**COMPLETE THE FOLLOWING**:
A. Answer these from the AH-1Z Viper text:
(i) How many AH-1Zs does the service hope to buy in all?
(ii) What consultancy is Richard Aboulafia an analyst at?
(iii) Which is faster, the Apache or the Zulu?
B. Write the next part of the AH-1Z Viper text, picking up right after its last sentence.

**TEXT PROVIDED**:
- - - - - - -

Initially envisioned as an effort to modernise the drive train of the US Marine Corps' (USMC) veteran fleet of Bell AH-1W Super Cobra helicopters, the AH-1Z Viper has essentially evolved into a new aircraft.
The helicopter, which was developed alongside its close cousin, the UH-1Y, is a significant technological leap over its predecessor. The new airframe offers increased aerodynamic performance and exponentially more sophisticated avionics. The service hopes to procure some 226 AH-1Zs, including 58 new-build airframes and 168 machines remanufactured from the AH-1W.
For the USMC, the appeal of the "Zulu" is focused on the logistical advantages of the UH-1Y/AH-1Z combination; there are those, however, who question the value of this arrangement.
The US Marine Corps' new-model attack helicopter can carry a mix of rockets, plus Hellfire and Sidewinder missiles
"The H-1 programme originated largely because the Marines wanted to avoid ever taking any [Sikorsky] H-60s," says Richard Aboulafia, an analyst at the Teal Group, a Washington DC-based consultancy.
"Taking H-60s would have been enormously sensible in terms of costs, capabilities and intra-service commonality, but it would have jeopardised the [Bell Boeing] V-22 requirement, which was the Marines' highest priority," Aboulafia says.
Further, the US Army's Boeing AH-64D Apache, which is a direct competitor to the AH-1Z on the market, is arguably a superior attack platform.
Comparatively, the Apache possesses roughly equal manoeuverability, but greater range and payload, although the Zulu is faster. More importantly, one experienced army aviator opines that the AH-64D also offers a superior sensor suite.

- - - - - - -

**INFORMATION GIVEN**:
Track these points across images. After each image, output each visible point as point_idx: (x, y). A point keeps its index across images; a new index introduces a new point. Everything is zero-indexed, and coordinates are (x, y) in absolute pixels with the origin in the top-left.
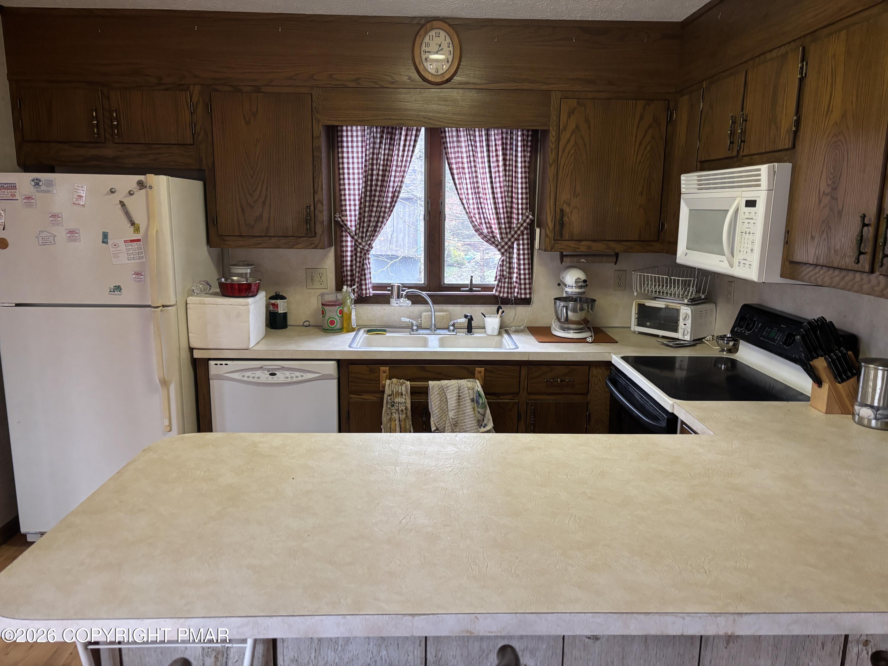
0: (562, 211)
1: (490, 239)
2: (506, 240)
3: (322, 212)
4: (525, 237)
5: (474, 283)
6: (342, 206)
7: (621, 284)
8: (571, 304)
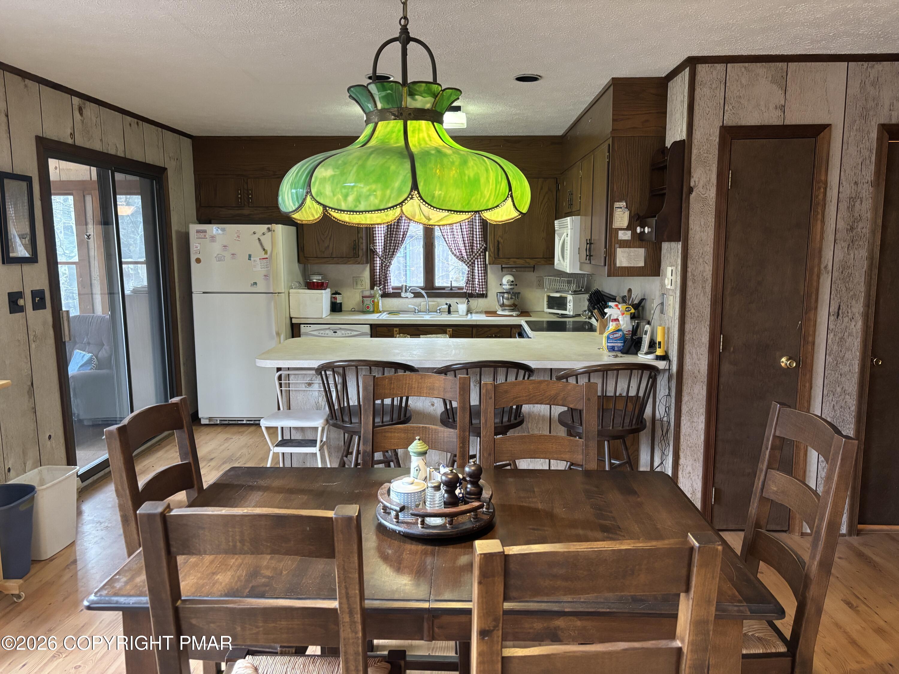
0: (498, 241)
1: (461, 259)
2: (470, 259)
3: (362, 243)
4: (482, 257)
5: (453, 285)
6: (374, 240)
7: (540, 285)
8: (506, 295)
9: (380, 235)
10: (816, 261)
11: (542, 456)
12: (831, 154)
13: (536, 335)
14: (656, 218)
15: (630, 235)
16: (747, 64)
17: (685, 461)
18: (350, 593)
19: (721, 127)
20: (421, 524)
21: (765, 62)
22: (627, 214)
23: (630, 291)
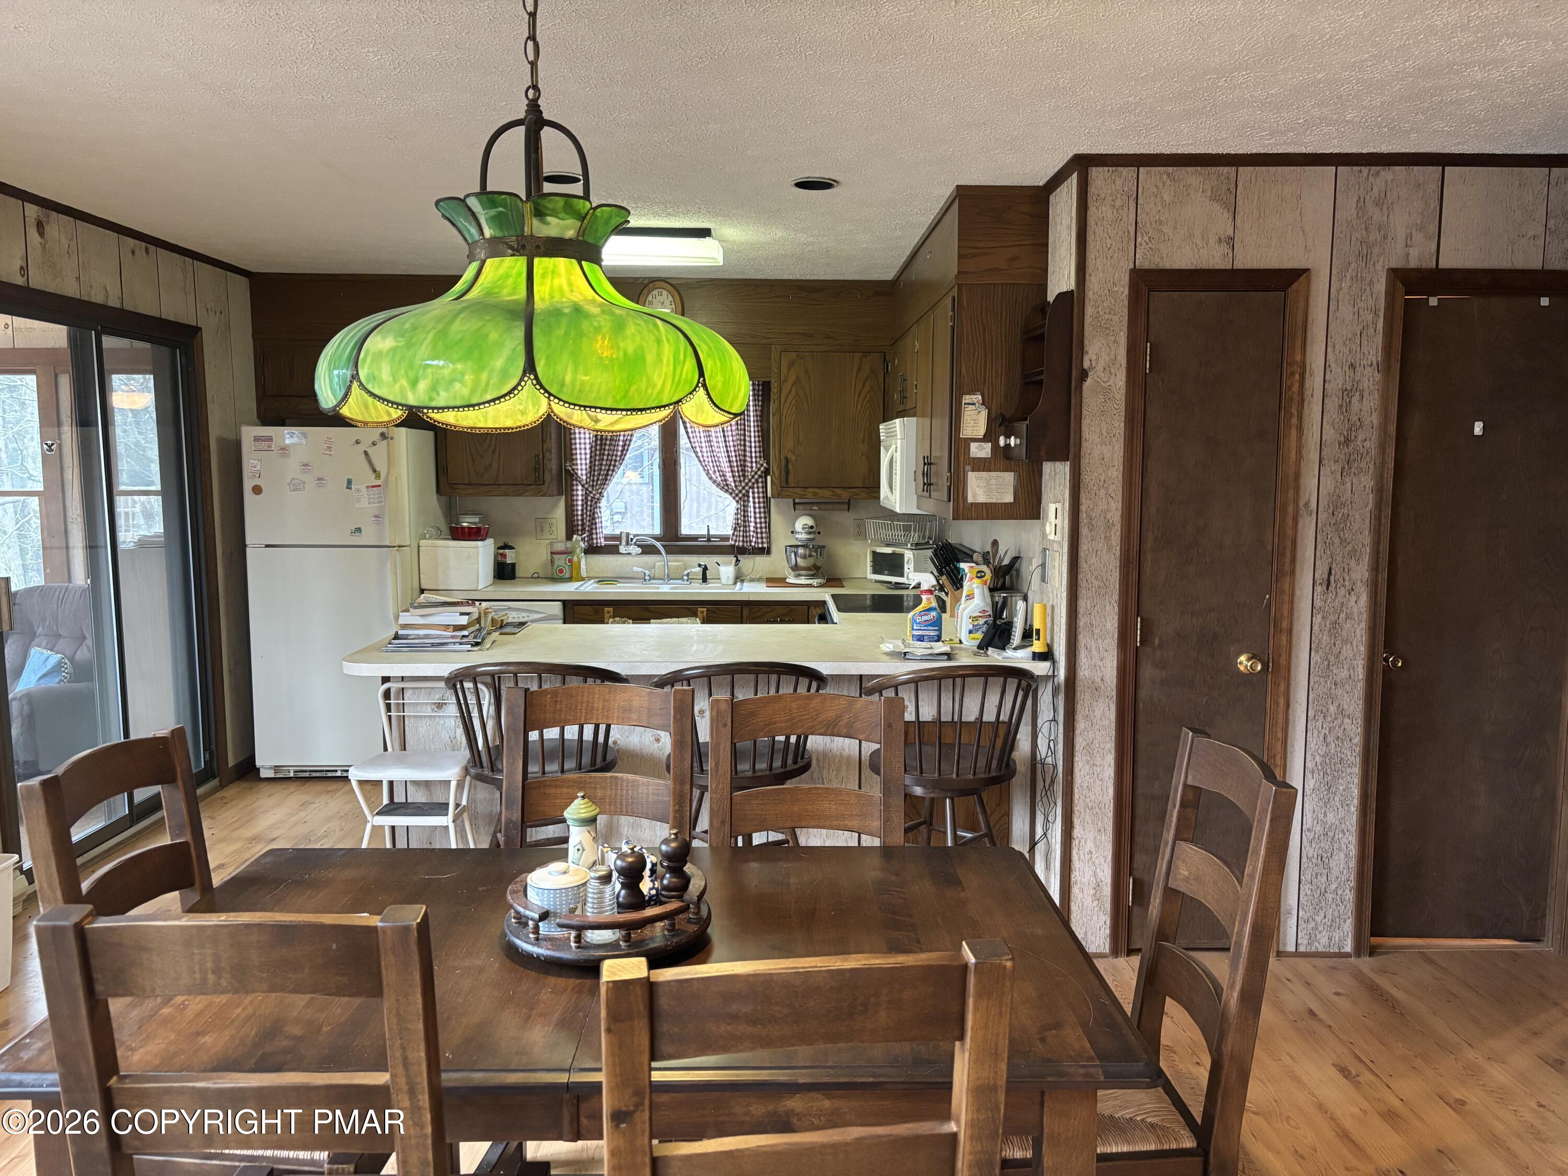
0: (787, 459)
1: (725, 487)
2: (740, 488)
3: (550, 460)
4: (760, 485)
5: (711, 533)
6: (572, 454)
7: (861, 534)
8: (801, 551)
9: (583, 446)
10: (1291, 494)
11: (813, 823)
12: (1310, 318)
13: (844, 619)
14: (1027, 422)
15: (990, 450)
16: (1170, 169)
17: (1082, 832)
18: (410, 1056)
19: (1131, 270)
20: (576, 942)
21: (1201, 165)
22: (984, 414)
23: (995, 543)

- - - - - - -

**EXPECTED RESULTS**:
A.
(i) Some 226.
(ii) The Teal Group.
(iii) The Zulu.

B.
The AH-1Z, which entered full-rate production on 28 November, has an estimated unit cost of $27 million. While this is projected to decline as production ramps up, the aircraft will still roughly match the $25 million price tag of the AH-64D.
"I think the most important differences are not directly related to aircraft performance," Aboulafia says. "The Apache's much larger user base guarantees a more ambitious and robust product upgrade roadmap than the Zulu. It also guarantees easier and less costly logistics and training. And the Apache's heavier production volume means better manufacturing economics, which reduces some of the Zulu's original appeal as a less costly machine. On the other hand, a customer that preferred a strategic relationship with the US Marines over the army might find the Zulu an appealing product".
Col Harry Hewson, H-1 upgrades programme manager for the US Naval Air Systems Command, argues that the USMC, in nine separate studies - some as recent as 2006 - had concluded the UH-1Y/AH-1Z combination is the most cost-effective means to meet the service's unique operational requirements.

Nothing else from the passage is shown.